Three Poems This Morning
Just as I was looking for God’s presence this morning, he came and stooped down very close to me. He came, as he often does, through some of the most magnificent words I could imagine. I am feeling these days, as we all are, so much sorrow all around us, sorrow in our weary world, sorrow as we notice how fragile our loved ones have become. Amazingly, I was presented, in my morning reading, with three different poems, each one lifting me out of sorrow and into song. I’ve been told this is how it happens. Somehow joy will blossom out of sorrow.
The first poem I heard this morning was one of those amazing Psalms:
1 PATIENTLY I waited for the LORD;
he bent down to me and listened to my cry.
2 He raised me out of the miry pit,
out of the mud and clay;
he set my feet on rock
and gave me a firm footing.
3 On my lips he put a new song,
a song of praise to our God.
Many will look with awe
and put their trust in the LORD.
4 Happy is he who puts his trust in the LORD
and does not look to the arrogant and treacherous.

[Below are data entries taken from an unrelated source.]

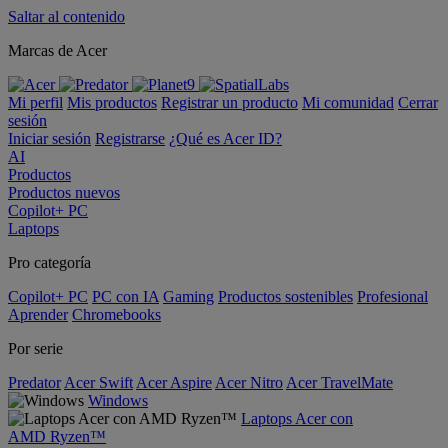
Saltar al contenido
Marcas de Acer
Mi perfil
Mis productos
Registrar un producto
Mi comunidad
Cerrar
sesión
Iniciar sesión
Registrarse
¿Qué es Acer ID?
AI
Productos
Productos nuevos
Copilot+ PC
Laptops
Pro categoría
Copilot+ PC
PC con IA
Gaming
Productos sostenibles
Profesional
Aprender
Chromebooks
Por serie
Predator
Acer Swift
Acer Aspire
Acer Nitro
Acer TravelMate
Windows
Laptops Acer con
AMD Ryzen™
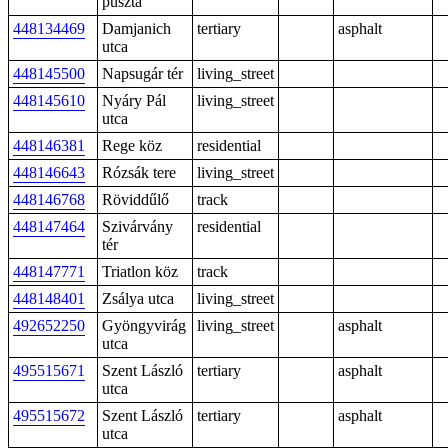
puszta
448134469
Damjanich
tertiary
asphalt
utca
448145500
Napsugár tér
living_street
448145610
Nyáry Pál
living_street
utca
448146381
Rege köz
residential
448146643
Rózsák tere
living_street
448146768
Röviddűlő
track
448147464
Szivárvány
residential
tér
448147771
Triatlon köz
track
448148401
Zsálya utca
living_street
492652250
Gyöngyvirág
living_street
asphalt
utca
495515671
Szent László
tertiary
asphalt
utca
495515672
Szent László
tertiary
asphalt
utca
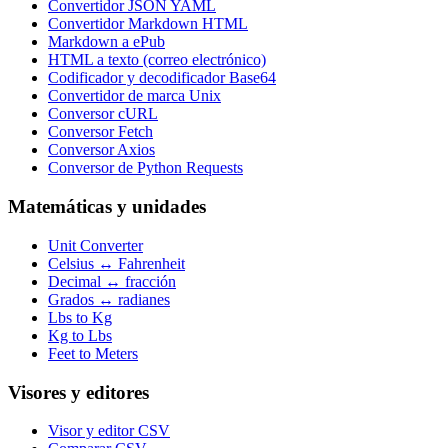
Convertidor JSON YAML
Convertidor Markdown HTML
Markdown a ePub
HTML a texto (correo electrónico)
Codificador y decodificador Base64
Convertidor de marca Unix
Conversor cURL
Conversor Fetch
Conversor Axios
Conversor de Python Requests
Matemáticas y unidades
Unit Converter
Celsius ↔ Fahrenheit
Decimal ↔ fracción
Grados ↔ radianes
Lbs to Kg
Kg to Lbs
Feet to Meters
Visores y editores
Visor y editor CSV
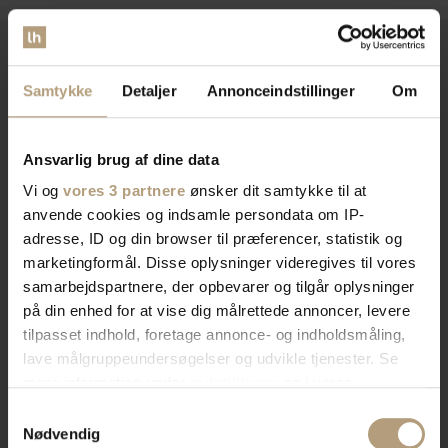
Samtykke
Detaljer
Annonceindstillinger
Om
Vi er
specialister
indenfor
indretning af private hjem og
Ansvarlig brug af dine data
erhvervslokaler​
Vi og
vores 3 partnere
ønsker dit samtykke til at
anvende cookies og indsamle persondata om IP-
adresse, ID og din browser til præferencer, statistik og
Vores brede sortiment forvandler dit rum med stil og
marketingformål. Disse oplysninger videregives til vores
funktionalitet. Find tidløst design, æstetik, eller
samarbejdspartnere, der opbevarer og tilgår oplysninger
farverigt interiør. Vi har skænke, TV-borde, bordben,
på din enhed for at vise dig målrettede annoncer, levere
og mere, der afspejler din stil. Vores produkter
tilpasset indhold, foretage annonce- og indholdsmåling,
kombinerer skønhed og praktik for et hjem der
lave målgruppeundersøgelser og udvikle tjenester. Se
imponerer. Skab rummet du drømmer om med os.
mere information under
indstillinger
og i vores
persondatapolitik. Du kan altid trække dit samtykke
Samtykkevalg
tilbage eller ændre indstillinger fra vores
Nødvendig
Bliv kontaktet af en salgskonsulent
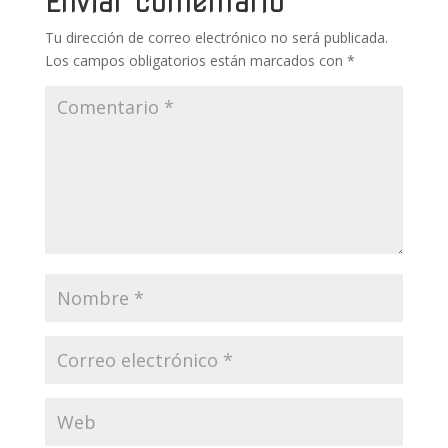
k
p
r
Enviar comentario
Tu dirección de correo electrónico no será publicada.
Los campos obligatorios están marcados con
*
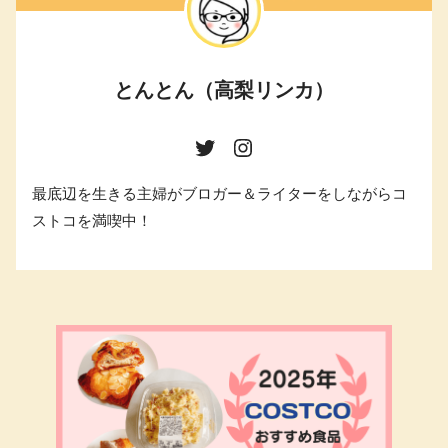
とんとん（高梨リンカ）
最底辺を生きる主婦がブロガー＆ライターをしながらコ
ストコを満喫中！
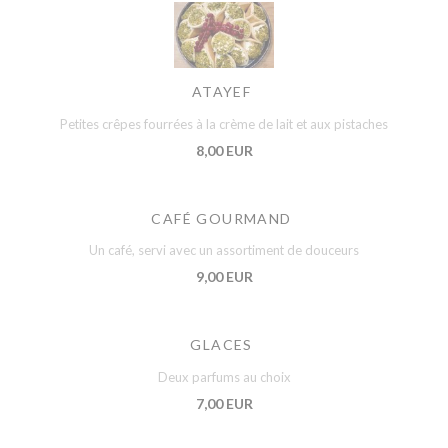
ATAYEF
Petites crêpes fourrées à la crème de lait et aux pistaches
8,00 EUR
CAFÉ GOURMAND
Un café, servi avec un assortiment de douceurs
9,00 EUR
GLACES
Deux parfums au choix
7,00 EUR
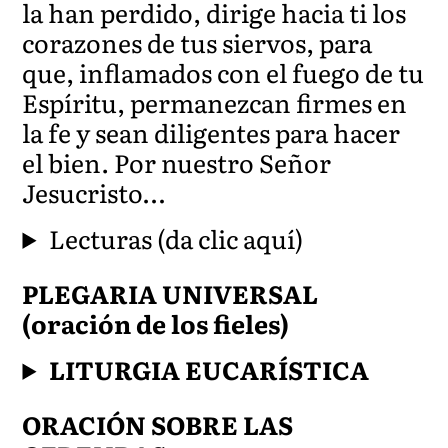
la han perdido, dirige hacia ti los
corazones de tus siervos, para
que, inflamados con el fuego de tu
Espíritu, permanezcan firmes en
la fe y sean diligentes para hacer
el bien. Por nuestro Señor
Jesucrist
o…
Lecturas (da clic aquí)
PLEGARIA UNIVERSAL
(oración de los fieles)
LITURGIA EUCARÍSTICA
ORACIÓN SOBRE LAS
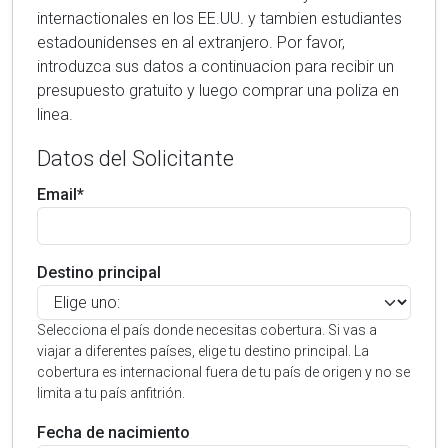
internactionales en los EE.UU. y tambien estudiantes
estadounidenses en al extranjero. Por favor,
introduzca sus datos a continuacion para recibir un
presupuesto gratuito y luego comprar una poliza en
linea.
Datos del Solicitante
Email*
Destino principal
Selecciona el país donde necesitas cobertura. Si vas a
viajar a diferentes países, elige tu destino principal. La
cobertura es internacional fuera de tu país de origen y no se
limita a tu país anfitrión.
Fecha de nacimiento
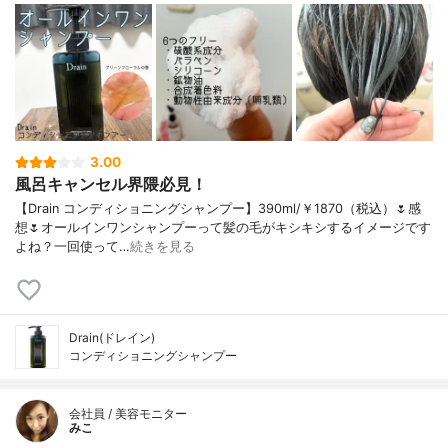
3.00
風呂キャンセル界隈必見！
【Drain コンディショニングシャンプー】390ml/￥1870（税込）🌷感
想🌷オールインワンシャンプーって髪の毛がキシキシするイメージです
よね？一回使って…
続きを見る
Drain(ドレイン)
コンディショニングシャンプー
会社員 / 美容モニター
みこ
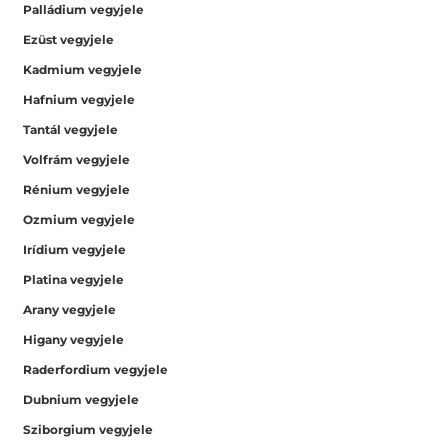
Palládium vegyjele
Ezüst vegyjele
Kadmium vegyjele
Hafnium vegyjele
Tantál vegyjele
Volfrám vegyjele
Rénium vegyjele
Ozmium vegyjele
Irídium vegyjele
Platina vegyjele
Arany vegyjele
Higany vegyjele
Raderfordium vegyjele
Dubnium vegyjele
Sziborgium vegyjele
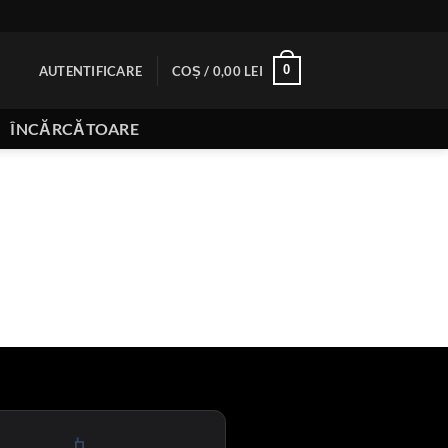
0
AUTENTIFICARE
COȘ /
0,00
LEI
ÎNCĂRCĂTOARE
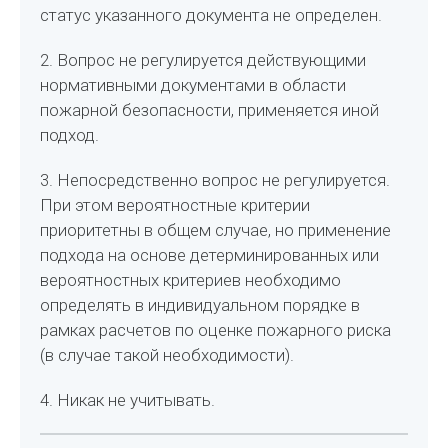
статус указанного документа не определен.
2. Вопрос не регулируется действующими
нормативными документами в области
пожарной безопасности, применяется иной
подход.
3. Непосредственно вопрос не регулируется.
При этом вероятностные критерии
приоритетны в общем случае, но применение
подхода на основе детерминированных или
вероятностных критериев необходимо
определять в индивидуальном порядке в
рамках расчетов по оценке пожарного риска
(в случае такой необходимости).
4. Никак не учитывать.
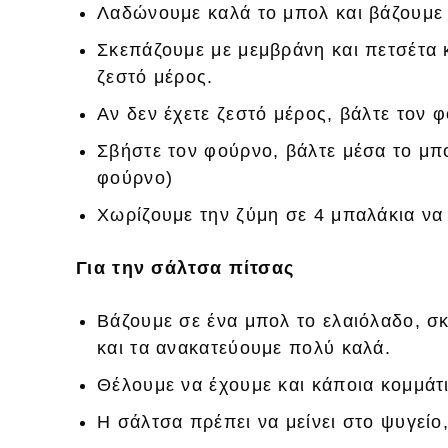
Λαδώνουμε καλά το μπολ και βάζουμε
Σκεπάζουμε με μεμβράνη και πετσέτα 
ζεστό μέρος.
Αν δεν έχετε ζεστό μέρος, βάλτε τον 
Σβήστε τον φούρνο, βάλτε μέσα το μπο
φούρνο)
Χωρίζουμε την ζύμη σε 4 μπαλάκια να
Για την σάλτσα πίτσας
Βάζουμε σε ένα μπολ το ελαιόλαδο, σκό
και τα ανακατεύουμε πολύ καλά.
Θέλουμε να έχουμε και κάποια κομμάτ
Η σάλτσα πρέπει να μείνει στο ψυγείο,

5 LORD my God, great things you have done;
your wonders and your purposes are for our good;
none can compare with you.
I would proclaim them and speak of them,
but they are more than I can tell. Psalms 40:1-5
Almost beyond words, “more than I can tell,” God bends down and lifts us out of the pit. It is that patient waiting on the Lord that comes first, but then, we realize, suddenly, if we can be quiet enough, God bends down to listen to our cry. Suddenly we know, beyond our normal grasp, that God has a purpose that is good for us. We may end up hammering out a plan of action, but for now it is enough that God comes into our little space? He came very close to me this morning. I wanted to start singing.
And then came to me this morning the contemporary poet Christian Wiman. In his poem “Coming into the Kingdom,” he talks about God’s visit as if each time it is a kind of conversion. We cross over often into a new kingdom, even through our prayer. There we are bumping along in all our worry and troubles in an old dispensation, and suddenly it is as if there is another world, another realm, another kingdom.
Coming into the kingdom
I was like a man grown old in banishment,
a creature of hearsay and habit, prayerless, porous,
a survivor of myself.
Coming into the kingdom
I was like a man stealing into freedom when the
tyrant dies. . . .
Out of exile, into the kingdom, so often prayerless, so often bound up in layers of habit and hearsay, we are shocked to discover again another world out there.
And then this morning there was the remarkable Welsh poet and priest R. S. Thomas from his poem “Suddenly”:
As I had always known
he would come, unannounced,
remarkable merely for the absence
of clamour. So truth must appear
to the thinker: so, at a stage
of the experiment, the answer
must quietly emerge. I looked
at him, not with the eye
only but with the whole
of my being, overflowing with
him as a chalice would
with the sea. . . .
Yes, I had always known he would come. That’s what I’ve been told about prayer. But he comes, not with trumpets blaring, but unannounced, quietly. No big deal, perhaps, but it is as if our “whole being” comes to attention. That’s what happened to me. And then it’s as if we are trying to catch the sea in a cup. Everything overflows. And then we hear the singing from afar. We wade in to another kingdom where there is singing.
Isn’t it amazing how God speaks to us? Isn’t it amazing, just when we feel hemmed in by worry and darkness and fear, he comes to us, suddenly, unannounced, with a new song for our lips? It’s as if we’ve seen a new kingdom. Oh how much we want to tell the world. Isn’t it amazing how God sometimes gives us new words, not just to sing privately, but to sing out, as best we can, to a world so swept up in worry.